Galaxy Help: Operations

Help: Operations

TABLE OF CONTENTS

Union
Intersection
Subtraction
Complement
Restrict region size
Restrict position
Proximity
Clusters
Merge overlapping regions
Join

Union

Collects all regions that appear in any of the given queries. There are two choices for how the union is performed:

Example 1: Return original regions

Query1:  -------       ----
Query2:      ------           -----

Result:  -------       ----
             ------           -----

Example 2: Return merged regions

Query1:  -------       ----
Query2:      ------           -----

Result:  ----------    ----   -----

Intersection

Finds regions that overlap between the given queries. There are three choices for how the intersection is performed:

Example 1: Return whole regions from query 1

Query1:  -------       ----
Query2:      ------           -----

Result:  -------

Example 2: Return whole regions from query 2

Query1:  -------       ----
Query2:      ------           -----

Result:      ------

Example 3: Return only overlapping segments

Query1:  -------       ----
Query2:      ------           -----

Result:      ---

Subtraction

Removes one query's regions from another query. There are two choices for how the subtraction is performed:

Example 1: Remove whole regions from query 1, if they overlap query 2

Query1:  -------       ----
Query2:      ------           -----

Result:                ----

Example 2: Remove only the overlapping segments from query 1

Query1:  -------       ----
Query2:      ------           -----

Result:  ----          ----

Complement

Finds all regions (in the same chromosomes) that are not in the given query.

Example: Return regions which are not in query 1

Query1:    --------      ----

Result: <--        ------    --------->

Restrict region size

Filters the given query based on the size of each region.

Example: Return regions from query 1 which have size >=100 bp

Query1:  ----     --------    -------    --
Sizes:   80 bp     160 bp     140 bp     40 bp

Result:           --------    -------

Filters the given query to select only regions that lie in a given area.
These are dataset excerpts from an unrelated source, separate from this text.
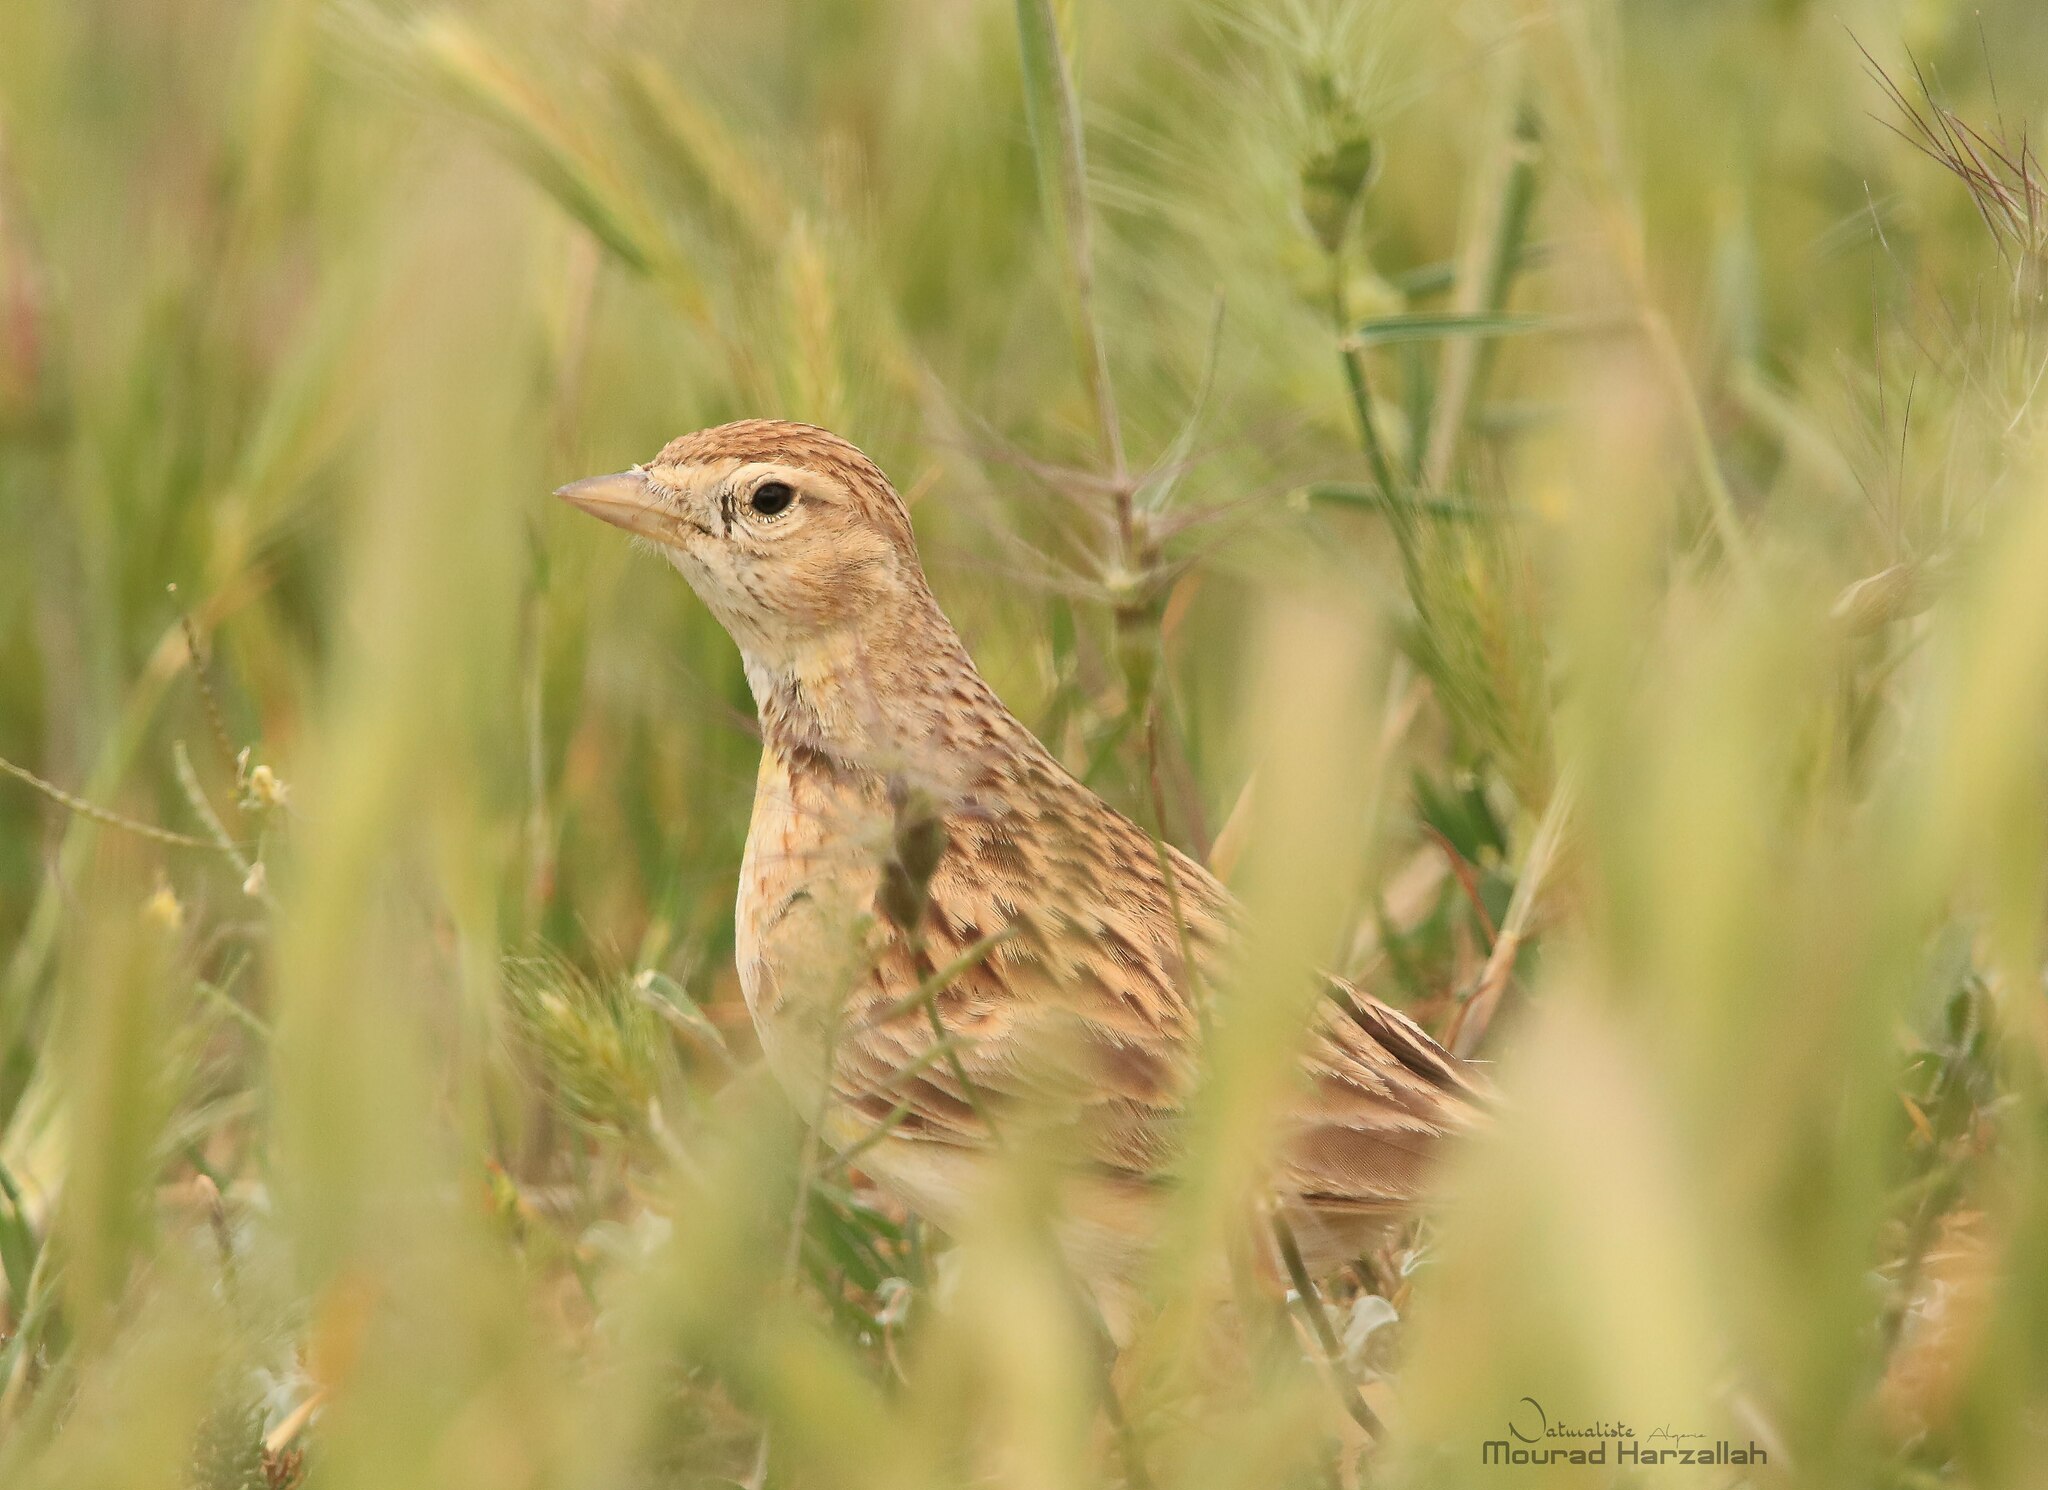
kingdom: Animalia
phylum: Chordata
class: Aves
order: Passeriformes
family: Alaudidae
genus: Calandrella
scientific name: Calandrella brachydactyla
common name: Greater short-toed lark
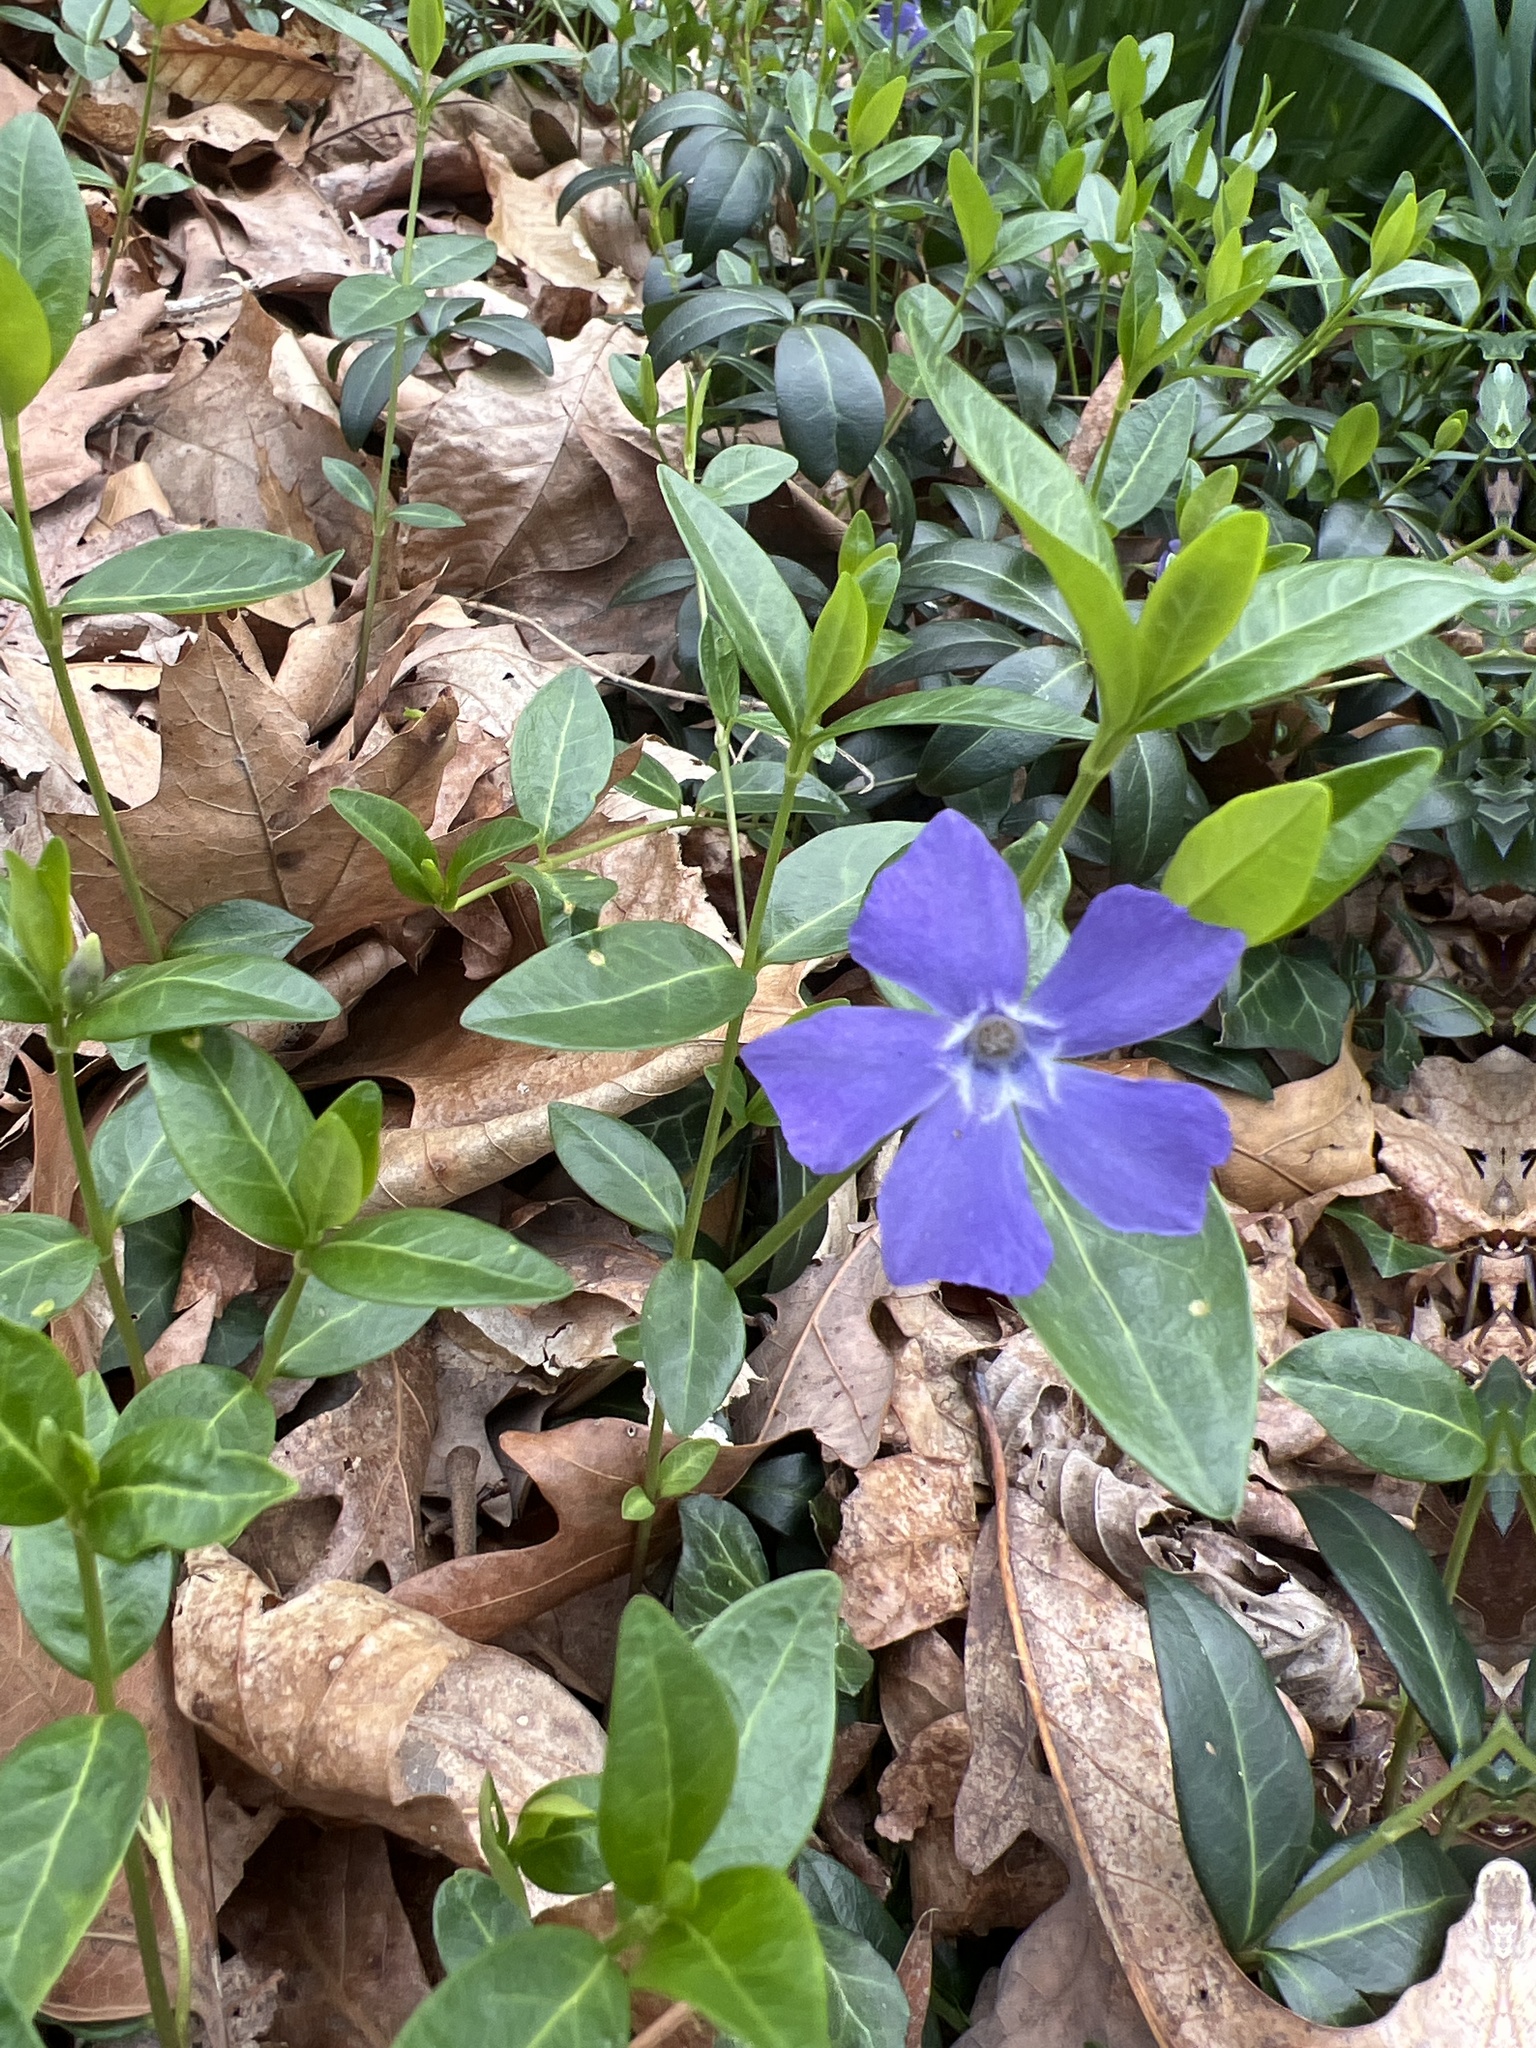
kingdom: Plantae
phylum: Tracheophyta
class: Magnoliopsida
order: Gentianales
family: Apocynaceae
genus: Vinca
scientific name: Vinca minor
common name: Lesser periwinkle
The area can be specified as an entire chromosome or contig (e.g. "chr11"), or just part of it (e.g. "chr11: 5,203,270 - 5,204,877"). In the latter case, the spaces and commas are optional.

Example: Return regions from query 1 which lie in the specified area A

Query1:  ----     --------    -------    --
Area A:         ------------------

Result:           --------    -------

Proximity

Finds regions in the first query that either (1) lie within a specified distance from some region in the second query, or (2) lie farther than the specified distance from all regions in the second query.

Example 1: Return regions from query 1 that lie within 40 bp of any region in query 2 (each dash and star is 20 bp)

Query1:  ----     -------    -------    --
Query2:          ------              ---

Search:        **********          *******

Result:           -------    -------    --

Example 2: Return regions from query 1 that lie more than 40 bp from all regions in query 2 (each dash and star is 20 bp)

Query1:  ----     -------    -------    --
Query2:          ------              ---

Search:  <*****          **********       ********>

Result:  ----                -------

Clusters

Finds groups of regions from a single query that contain N or more regions within a M bp area. There are two choices for how the clustering is performed:

Example 1: Find clusters of at least 2 regions within 5 bp, and return the individual regions (here each dash and star is 1 bp, to show the sliding search window)

Query1:  ----     -------    -------    --
                     -----

Search:  *****
          *****
              ...
                 *****
                      ...
                         *****
                                ...
                                     *****

Result:           -------    -------
                     -----

Example 2: Find clusters of at least 2 regions within 5 bp, and return the cluster areas (here each dash and star is 1 bp, to show the sliding search window)

Query1:  ----     -------    -------    --
                     -----

Search:  *****
          *****
              ...
                 *****
                      ...
                         *****
                                ...
                                     *****

Result:           ------------------

Merge overlapping regions

Overlapping regions within a single query are consolidated into fewer, larger regions. (This is just like the "merged regions" option for Union.)

Example: Merge overlapping regions in query 1

Query1:  -------       ----
             ------           -----

Result:  ----------    ----   -----

Join

Similar to the operation known in the relational algebra of database systems as a "natural join". Two queries are matched up by region, and the result is a wider table with the data columns from the first query followed by the data columns from the second one. Only rows that match are included in the result.

There are two choices for how the matching is performed: (1) the regions must overlap by at least the specified number of bp, or (2) the endpoints must match exactly.